Inversion of Control and Dependency Injection for dummies

I'm a dummy.

I've been hearing about IoC and DI for several years, but every time I tried to figure out what they were the explanation was either too complicated or so trivial it didn't make sense (i.e. what is it good for?)

Now I understand. Thanks, Simone! Even more accessible than Martin Fowler's explanation, and that's saying a lot!

Here's the way I get it:

I. IoC happens when you use code that calls your code, such as whenever you use any framework. That means it's just a buzzword to fling at friends, but a really cool one. (Why do people insist on giving cool names to simple techniques?

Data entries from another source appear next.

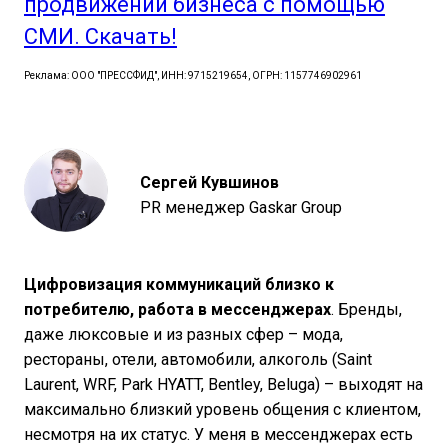
продвижении бизнеса с помощью
СМИ. Скачать!
Реклама: ООО "ПРЕССФИД", ИНН: 9715219654, ОГРН: 1157746902961
Сергей Кувшинов
PR менеджер Gaskar Group
Цифровизация коммуникаций близко к
потребителю, работа в мессенджерах
. Бренды,
даже люксовые и из разных сфер – мода,
рестораны, отели, автомобили, алкоголь (Saint
Laurent, WRF, Park HYATT, Bentley, Beluga) – выходят на
максимально близкий уровень общения с клиентом,
несмотря на их статус. У меня в мессенджерах есть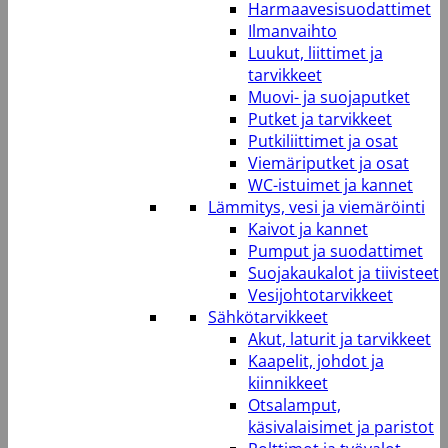
Harmaavesisuodattimet
Ilmanvaihto
Luukut, liittimet ja
tarvikkeet
Muovi- ja suojaputket
Putket ja tarvikkeet
Putkiliittimet ja osat
Viemäriputket ja osat
WC-istuimet ja kannet
Lämmitys, vesi ja viemäröinti
Kaivot ja kannet
Pumput ja suodattimet
Suojakaukalot ja tiivisteet
Vesijohtotarvikkeet
Sähkötarvikkeet
Akut, laturit ja tarvikkeet
Kaapelit, johdot ja
kiinnikkeet
Otsalamput,
käsivalaisimet ja paristot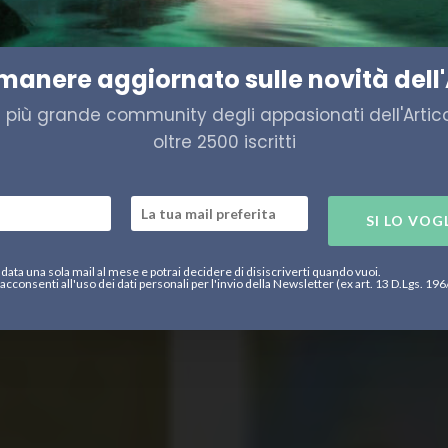
mappa dei fondali artici
imanere aggiornato sulle novità dell'
a più grande community degli appasionati dell'Artico,
oltre 2500 iscritti
SI LO VOG
data una sola mail al mese e potrai decidere di disiscriverti quando vuoi.
acconsenti all'uso dei dati personali per l'invio della Newsletter (ex art. 13 D.Lgs. 19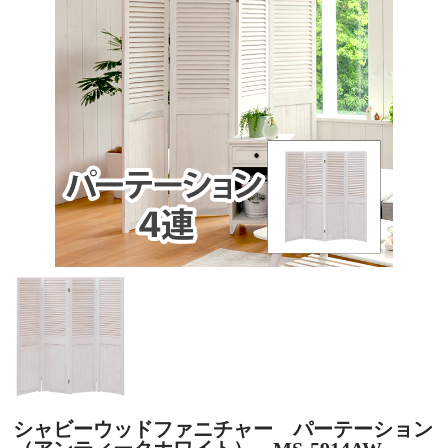
シャビーウッドファニチャー パーテーション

Oh well, Eddie Bravo does it too.)

II. You often program against interfaces instead of specific implementations.

interface Foo { ... }
interface Bar { ... }
class Alpha : implements Foo { ... }
class Beta : implements Bar { ... }
class Charlie {
  Charlie(Foo foo, Bar bar) { ... }
}

Charlie c = new Charlie(new Alpha(), new Beta())
DI happens when instead of choosing the concrete classes yourself you let a repository, called a "container", handle it for you.
// register implementations for Foo and Bar (could
// be done in a config file)
container.register(Foo, Alpha)
container.register(Bar, Beta)

// Create a Charlie - the container detects it
// needs Foo and Bar implementers for the constructor
// and chooses Alpha and Beta
Charlie c = container.createInstance<charlie>()

When I needed to interchange different implementations I used to write it by hand, but no more - these containers are much better! Since they're general and easy to use, I have a feeling I'll be using them in cases I didn't bother with before.